▶ _Given instruction_
According to the passage on SR 365, how many vehicles use the route on an average day?

▶ _Source document_
• • • • •
All of SR 365 exists within Stokes Township in northwestern Logan County. Around 230 vehicles use the route on average each day. SR 365 is one of the shortest state routes in Ohio, and there are no reassurance markers directly on SR 365. There is only one location marker on the route, at the beginning of the road. All of SR 365 is paved in asphalt concrete.

SR 365 begins at a T-intersection with the concurrency of SR 235 and SR 366 about 1 mi north of Lakeview. The highway travels amidst a neighborhood of cottages as it heads east, with side streets radiating from it. After several jaunts, SR 365 proceeds south. The highway then arrives at its endpoint at a parking lot for a boat launch serving Indian Lake State Park on the west side of Indian Lake. A small driveway at SR 365's terminus leads back to SR 235/366. Due to the lack of reassurance markers on SR 365, there are no markers marking the end of the route.
• • • • •
Part of a data file
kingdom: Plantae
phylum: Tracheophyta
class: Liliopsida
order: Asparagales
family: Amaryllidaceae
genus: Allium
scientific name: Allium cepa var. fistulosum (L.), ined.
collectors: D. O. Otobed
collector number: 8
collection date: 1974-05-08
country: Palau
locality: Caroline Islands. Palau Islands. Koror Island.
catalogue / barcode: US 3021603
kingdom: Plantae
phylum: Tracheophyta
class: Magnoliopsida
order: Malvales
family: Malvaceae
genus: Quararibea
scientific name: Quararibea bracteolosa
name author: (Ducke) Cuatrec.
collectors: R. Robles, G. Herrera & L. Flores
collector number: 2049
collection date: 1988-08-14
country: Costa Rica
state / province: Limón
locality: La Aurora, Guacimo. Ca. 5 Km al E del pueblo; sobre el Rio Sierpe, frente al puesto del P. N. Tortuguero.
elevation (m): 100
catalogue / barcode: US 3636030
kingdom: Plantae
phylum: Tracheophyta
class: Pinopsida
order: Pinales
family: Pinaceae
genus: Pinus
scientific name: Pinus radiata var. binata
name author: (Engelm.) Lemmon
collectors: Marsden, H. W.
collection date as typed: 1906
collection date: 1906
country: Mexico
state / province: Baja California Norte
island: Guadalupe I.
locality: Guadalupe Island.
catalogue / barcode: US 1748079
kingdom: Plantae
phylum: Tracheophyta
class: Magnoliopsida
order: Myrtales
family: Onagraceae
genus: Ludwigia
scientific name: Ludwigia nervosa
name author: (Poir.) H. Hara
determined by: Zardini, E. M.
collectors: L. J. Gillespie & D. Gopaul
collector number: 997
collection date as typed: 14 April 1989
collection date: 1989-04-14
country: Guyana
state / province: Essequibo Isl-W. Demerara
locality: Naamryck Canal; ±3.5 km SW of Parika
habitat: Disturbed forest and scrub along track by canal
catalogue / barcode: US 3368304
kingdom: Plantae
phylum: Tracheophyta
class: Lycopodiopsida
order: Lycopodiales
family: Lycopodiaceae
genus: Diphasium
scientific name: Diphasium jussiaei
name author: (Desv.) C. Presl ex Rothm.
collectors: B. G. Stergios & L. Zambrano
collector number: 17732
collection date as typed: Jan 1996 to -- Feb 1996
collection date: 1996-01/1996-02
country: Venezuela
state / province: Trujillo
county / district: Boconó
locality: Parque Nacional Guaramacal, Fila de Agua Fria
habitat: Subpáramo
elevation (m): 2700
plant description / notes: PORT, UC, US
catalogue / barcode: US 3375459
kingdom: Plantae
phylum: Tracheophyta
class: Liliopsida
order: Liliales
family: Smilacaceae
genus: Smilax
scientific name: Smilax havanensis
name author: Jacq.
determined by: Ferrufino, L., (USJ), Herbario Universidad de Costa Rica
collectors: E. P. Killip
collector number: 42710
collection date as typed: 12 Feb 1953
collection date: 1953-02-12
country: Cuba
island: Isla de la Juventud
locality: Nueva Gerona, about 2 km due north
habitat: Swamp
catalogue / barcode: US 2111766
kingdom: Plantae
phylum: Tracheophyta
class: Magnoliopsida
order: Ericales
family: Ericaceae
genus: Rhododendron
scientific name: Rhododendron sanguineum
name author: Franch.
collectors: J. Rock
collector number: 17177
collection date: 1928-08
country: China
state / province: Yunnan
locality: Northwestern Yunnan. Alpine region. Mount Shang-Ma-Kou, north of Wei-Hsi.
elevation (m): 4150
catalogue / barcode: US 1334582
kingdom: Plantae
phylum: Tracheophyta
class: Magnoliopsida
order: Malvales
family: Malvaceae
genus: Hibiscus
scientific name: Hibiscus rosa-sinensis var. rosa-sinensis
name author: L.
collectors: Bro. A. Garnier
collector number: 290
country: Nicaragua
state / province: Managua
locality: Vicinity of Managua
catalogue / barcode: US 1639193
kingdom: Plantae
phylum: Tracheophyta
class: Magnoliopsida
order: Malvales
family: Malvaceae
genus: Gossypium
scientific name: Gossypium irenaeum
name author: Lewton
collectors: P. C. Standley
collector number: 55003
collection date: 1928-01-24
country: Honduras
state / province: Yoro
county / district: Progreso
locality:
• • • • •
▶ _Exercise solution_
Around 230 vehicles use SR 365 each day on average.